Biraz aydınlığa çıkacak olsa,
Yeniden karanlık kaplıyor aydınlığı
Ve dönüyor içime ait olduğu düzene.
Işıkta yürümek bana yasak...

Bir coşku kaplıyor bazen.
Her yer, her an, her zaman mükemmel...
Derken yok oluyor umuda bağlı,
İnce ve kırılgan sayfalarım bir silen tarafından...
Bir daha renklenemiyor çabucak.
Elimde değil ki.

Bir dargınlık, bir küslük yok.
Oluşan değişime sebebiyet verene de
Kalbimde, ruhumda, bedenimde biliyor da
Anlatmıyor. Dilim susuyor işte...
"Yaradan bilsin," diyor.

Çıkmaz bir sokakta olsa
Açıyor bir yol sahibim.
Hikmeti bilinmez; kapatıyorsa da bir sebebi var.
Bazen çok koşmak istiyor içimdeki çocuk,
Geç kalmışlığın arasını kapamak için de...
Yorgunluktan başkasına ulaşılamıyor.

"Bahar," diyor birisi. "Bahar geldi..."
Olacaklardan habersiz.
Kış kaplıyor birden,
Yeşeren çiçekten elbiseler giymiş ağaçların üstünü.
Tam da beni anlatıyor misali...
Yeniden yeşermek için çekiliyor kabuğuna,
Dökülüyor kurumuş yaprakları...
Ya Mâlikü'l-Mülk, mülkün sahibinden
Yeni bir bahar bekliyor...



Tema: İçsel Çatışma, Yeniden Doğuş ve İlahi Teslimiyet

Bu şiir, insan ruhunun karanlıkla aydınlık arasında gidip gelen, umutla yılgınlık arasında sıkışıp kalan hâllerini anlatıyor. İç dünyada süregelen bu çatışma; zaman zaman umuda tutunan, bazen çocukça bir coşkuyla ileri atılmak isteyen, fakat çoğu zaman yorgunluğa, suskunluğa ve mevsimlerin döngüsüne teslim olan bir ruh hâlini yansıtıyor.

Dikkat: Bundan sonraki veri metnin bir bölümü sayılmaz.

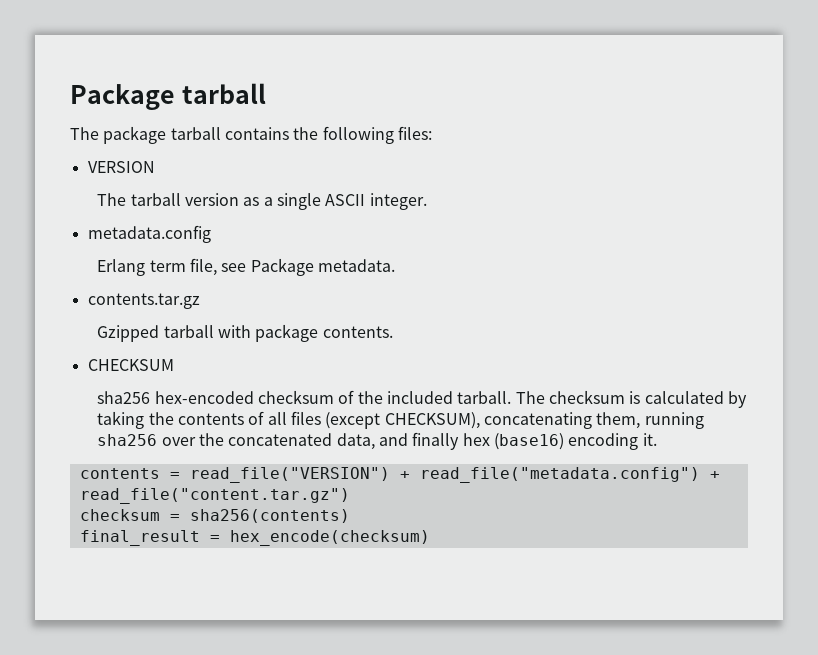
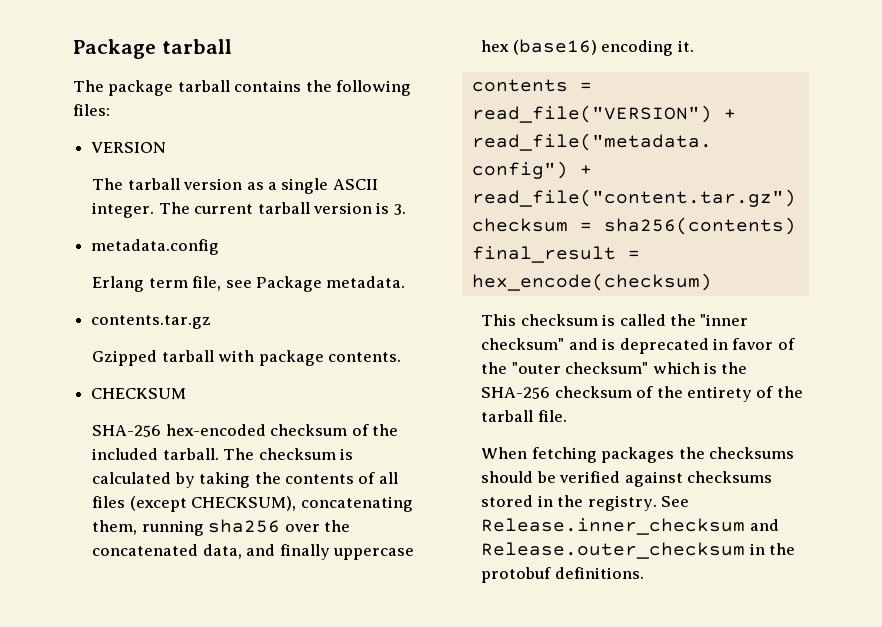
(427, 201) none -> [158,202,406,215] The current tarball version is 3.
[97,391,151,404] sha256 -> [92,425,162,437] SHA-256
(460, 441) none -> [333,548,415,560] uppercase
(430, 538) none -> [481,314,749,326] [481,338,795,354] [481,362,748,374] [481,386,803,402] [481,410,567,422] [481,447,795,463] [481,471,773,487] [481,495,690,511] [481,518,779,535] [481,542,796,559] [481,567,644,583] // This checksum is called the "inner checksum" and is deprecated in favor of the "outer checksum" which is the SHA-256 checksum of the entirety of the tarball file. // When fetching packages the checksums should be verified against checksums stored in the registry. See Release.inner_checksum and Release.outer_checksum in the protobuf definitions.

Aynı zamanda şiirdeki "Yaradan bilsin", "Mülkün sahibi" gibi ifadeler, tüm bu ruhsal fırtınaların ilahi bir düzene teslim edildiğini, kaderin bilinmezliğinde bir anlam arandığını gösteriyor.

Doğa metaforlarıyla, özellikle mevsim geçişleriyle içsel değişim eşleştirilmiş; tıpkı ağaçların yaprak dökmesi gibi insan da kabuğuna çekiliyor, ama her defasında yeniden bir bahar ümidiyle.